= Abraham Trebitsch =

Austrian Jewish scholar

Abraham ben Reuben Trebitsch (about 1760 in Trebitsch, Moravia – between 1800 and 1850 in Nikolsburg) was an Austrian Jewish scholar.

He attended the yeshibah of Löb Fischels at Prague in 1775 ("Ḳorot ha-'Ittim," p. 24a), and then settled in Nikolsburg, where he became secretary to the Landesrabbiner.

He was the author of "Ḳorot ha-'Ittim," a history of the European monarchs, including the emperors of Austria, from 1741 to 1801 (part i., Brünn, 1801; with additions, under the title "Ḳorot Nosafot," up to the year 1830, by Jacob Bodek, Lemberg, 1841). It deals especially with the history and literature of the Jews in the Austrian states.
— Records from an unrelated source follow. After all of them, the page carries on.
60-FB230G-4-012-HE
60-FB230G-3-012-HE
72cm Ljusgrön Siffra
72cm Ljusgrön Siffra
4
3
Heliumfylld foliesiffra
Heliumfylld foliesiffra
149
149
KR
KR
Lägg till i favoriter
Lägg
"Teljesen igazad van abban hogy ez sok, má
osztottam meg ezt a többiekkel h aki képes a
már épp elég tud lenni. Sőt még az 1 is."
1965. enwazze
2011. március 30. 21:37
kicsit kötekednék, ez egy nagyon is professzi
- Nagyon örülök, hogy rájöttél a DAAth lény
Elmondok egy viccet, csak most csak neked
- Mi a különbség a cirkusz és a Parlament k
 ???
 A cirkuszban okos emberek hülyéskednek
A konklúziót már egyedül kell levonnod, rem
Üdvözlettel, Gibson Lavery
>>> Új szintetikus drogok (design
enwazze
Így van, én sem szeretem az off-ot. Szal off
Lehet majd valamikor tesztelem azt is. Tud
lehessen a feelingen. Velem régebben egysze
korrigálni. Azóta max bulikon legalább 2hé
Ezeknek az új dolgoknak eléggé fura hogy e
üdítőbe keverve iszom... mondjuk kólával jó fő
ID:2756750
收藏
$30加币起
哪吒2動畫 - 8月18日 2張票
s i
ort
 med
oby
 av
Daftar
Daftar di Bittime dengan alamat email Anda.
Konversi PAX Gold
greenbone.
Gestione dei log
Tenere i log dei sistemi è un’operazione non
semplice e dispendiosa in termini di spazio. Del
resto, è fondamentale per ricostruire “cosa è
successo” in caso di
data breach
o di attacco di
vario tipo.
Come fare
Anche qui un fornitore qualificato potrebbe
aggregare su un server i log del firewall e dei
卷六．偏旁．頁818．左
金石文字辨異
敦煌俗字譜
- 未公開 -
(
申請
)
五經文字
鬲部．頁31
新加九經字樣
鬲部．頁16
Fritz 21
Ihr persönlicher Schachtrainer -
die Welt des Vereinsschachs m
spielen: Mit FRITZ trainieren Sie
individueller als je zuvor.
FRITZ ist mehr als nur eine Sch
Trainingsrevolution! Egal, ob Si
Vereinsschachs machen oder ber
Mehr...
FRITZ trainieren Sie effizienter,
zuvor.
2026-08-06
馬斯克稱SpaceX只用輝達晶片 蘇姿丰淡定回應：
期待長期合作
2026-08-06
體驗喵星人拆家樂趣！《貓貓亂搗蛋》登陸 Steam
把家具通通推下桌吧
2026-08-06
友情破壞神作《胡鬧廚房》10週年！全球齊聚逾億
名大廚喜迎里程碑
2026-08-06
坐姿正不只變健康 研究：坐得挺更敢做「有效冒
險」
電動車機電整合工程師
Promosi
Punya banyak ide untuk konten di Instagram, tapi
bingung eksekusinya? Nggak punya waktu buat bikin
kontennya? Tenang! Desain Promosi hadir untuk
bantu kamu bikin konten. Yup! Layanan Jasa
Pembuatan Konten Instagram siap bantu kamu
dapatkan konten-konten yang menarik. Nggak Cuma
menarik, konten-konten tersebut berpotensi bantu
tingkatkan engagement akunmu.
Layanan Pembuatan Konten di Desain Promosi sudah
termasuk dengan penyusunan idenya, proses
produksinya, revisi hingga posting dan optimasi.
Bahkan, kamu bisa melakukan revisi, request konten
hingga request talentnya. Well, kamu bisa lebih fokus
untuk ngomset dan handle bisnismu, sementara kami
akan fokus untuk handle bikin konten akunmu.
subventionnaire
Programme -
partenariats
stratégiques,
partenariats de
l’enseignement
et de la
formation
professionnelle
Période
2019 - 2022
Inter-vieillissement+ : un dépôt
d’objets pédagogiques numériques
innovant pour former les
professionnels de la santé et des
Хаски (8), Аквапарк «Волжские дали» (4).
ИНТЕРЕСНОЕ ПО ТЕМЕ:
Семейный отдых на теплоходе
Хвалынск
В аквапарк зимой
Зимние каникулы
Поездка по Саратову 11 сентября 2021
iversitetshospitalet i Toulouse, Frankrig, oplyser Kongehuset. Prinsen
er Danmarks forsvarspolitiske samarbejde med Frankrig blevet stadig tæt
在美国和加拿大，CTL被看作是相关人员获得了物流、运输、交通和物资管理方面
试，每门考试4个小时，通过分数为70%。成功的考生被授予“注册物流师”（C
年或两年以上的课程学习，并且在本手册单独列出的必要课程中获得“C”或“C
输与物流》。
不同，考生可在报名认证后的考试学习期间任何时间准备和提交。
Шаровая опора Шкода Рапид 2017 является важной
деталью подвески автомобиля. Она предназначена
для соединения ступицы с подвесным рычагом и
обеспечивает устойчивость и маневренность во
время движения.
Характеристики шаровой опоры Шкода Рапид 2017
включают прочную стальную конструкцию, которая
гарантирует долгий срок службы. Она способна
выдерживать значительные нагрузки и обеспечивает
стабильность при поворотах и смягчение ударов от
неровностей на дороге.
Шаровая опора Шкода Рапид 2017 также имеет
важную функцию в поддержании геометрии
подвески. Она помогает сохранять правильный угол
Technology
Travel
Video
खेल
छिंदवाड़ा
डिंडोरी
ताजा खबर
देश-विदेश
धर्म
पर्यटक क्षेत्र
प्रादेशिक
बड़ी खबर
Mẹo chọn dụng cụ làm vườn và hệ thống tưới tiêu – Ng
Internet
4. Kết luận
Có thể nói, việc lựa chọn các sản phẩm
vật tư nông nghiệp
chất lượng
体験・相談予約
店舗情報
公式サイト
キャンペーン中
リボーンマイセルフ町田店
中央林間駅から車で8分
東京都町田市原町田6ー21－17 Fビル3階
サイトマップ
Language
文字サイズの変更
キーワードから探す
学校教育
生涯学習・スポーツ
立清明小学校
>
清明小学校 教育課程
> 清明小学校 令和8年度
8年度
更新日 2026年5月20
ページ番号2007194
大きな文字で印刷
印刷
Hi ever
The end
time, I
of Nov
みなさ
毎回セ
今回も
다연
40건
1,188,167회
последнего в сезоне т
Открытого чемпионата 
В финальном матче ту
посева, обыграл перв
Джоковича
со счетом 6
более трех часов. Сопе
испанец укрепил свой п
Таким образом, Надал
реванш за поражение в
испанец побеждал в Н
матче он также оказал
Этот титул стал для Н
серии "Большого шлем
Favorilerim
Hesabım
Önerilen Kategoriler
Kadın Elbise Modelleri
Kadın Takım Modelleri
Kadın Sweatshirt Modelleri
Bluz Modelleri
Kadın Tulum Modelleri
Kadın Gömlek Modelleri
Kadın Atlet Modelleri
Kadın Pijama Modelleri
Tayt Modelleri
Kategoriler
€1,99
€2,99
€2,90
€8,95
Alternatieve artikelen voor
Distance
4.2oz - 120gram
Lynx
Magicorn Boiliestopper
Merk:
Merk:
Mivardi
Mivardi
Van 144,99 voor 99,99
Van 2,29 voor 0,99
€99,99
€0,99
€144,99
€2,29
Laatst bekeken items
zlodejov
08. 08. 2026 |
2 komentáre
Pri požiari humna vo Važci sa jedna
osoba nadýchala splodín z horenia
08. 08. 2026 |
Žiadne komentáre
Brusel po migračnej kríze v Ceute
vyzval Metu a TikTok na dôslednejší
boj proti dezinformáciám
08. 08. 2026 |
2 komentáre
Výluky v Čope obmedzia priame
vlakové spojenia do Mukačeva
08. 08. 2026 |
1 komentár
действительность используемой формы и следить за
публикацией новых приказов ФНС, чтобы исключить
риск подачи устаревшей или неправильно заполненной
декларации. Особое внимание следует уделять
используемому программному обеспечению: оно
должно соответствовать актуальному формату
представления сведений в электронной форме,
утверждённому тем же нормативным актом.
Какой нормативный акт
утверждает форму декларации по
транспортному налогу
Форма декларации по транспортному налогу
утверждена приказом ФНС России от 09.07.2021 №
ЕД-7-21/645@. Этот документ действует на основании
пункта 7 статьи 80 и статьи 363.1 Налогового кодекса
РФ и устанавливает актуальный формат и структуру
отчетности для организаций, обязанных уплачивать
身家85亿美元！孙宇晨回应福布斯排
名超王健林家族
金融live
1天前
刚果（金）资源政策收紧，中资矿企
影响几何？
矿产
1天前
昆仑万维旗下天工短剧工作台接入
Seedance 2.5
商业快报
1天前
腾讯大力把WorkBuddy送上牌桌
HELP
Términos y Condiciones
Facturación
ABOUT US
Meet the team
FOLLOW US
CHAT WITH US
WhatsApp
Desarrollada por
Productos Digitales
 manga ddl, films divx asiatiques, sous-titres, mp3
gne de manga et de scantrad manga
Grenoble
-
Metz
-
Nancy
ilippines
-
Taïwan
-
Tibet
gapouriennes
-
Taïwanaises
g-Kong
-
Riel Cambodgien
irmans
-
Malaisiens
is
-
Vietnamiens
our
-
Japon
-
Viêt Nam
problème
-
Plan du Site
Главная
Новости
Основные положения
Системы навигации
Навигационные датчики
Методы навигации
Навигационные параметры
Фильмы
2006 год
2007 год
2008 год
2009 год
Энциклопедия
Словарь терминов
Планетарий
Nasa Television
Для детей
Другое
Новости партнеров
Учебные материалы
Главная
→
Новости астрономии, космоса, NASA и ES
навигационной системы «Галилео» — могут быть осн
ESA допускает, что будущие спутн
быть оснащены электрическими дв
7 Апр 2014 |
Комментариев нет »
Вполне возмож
Trebitsch's work is a continuation of Menahem Mann ben Solomon ha-Levi's "She'erit Yisrael," which traces the history down to the year 1740.

Trebitsch, with Hirsch Menaḳḳer, was the author of "Ruaḥ Ḥayyim," a story of the exorcising of an evil spirit that possessed a young man (published in Hebrew and Yiddish, Nikolsburg, 1785; Frankfurt (Oder), 1794).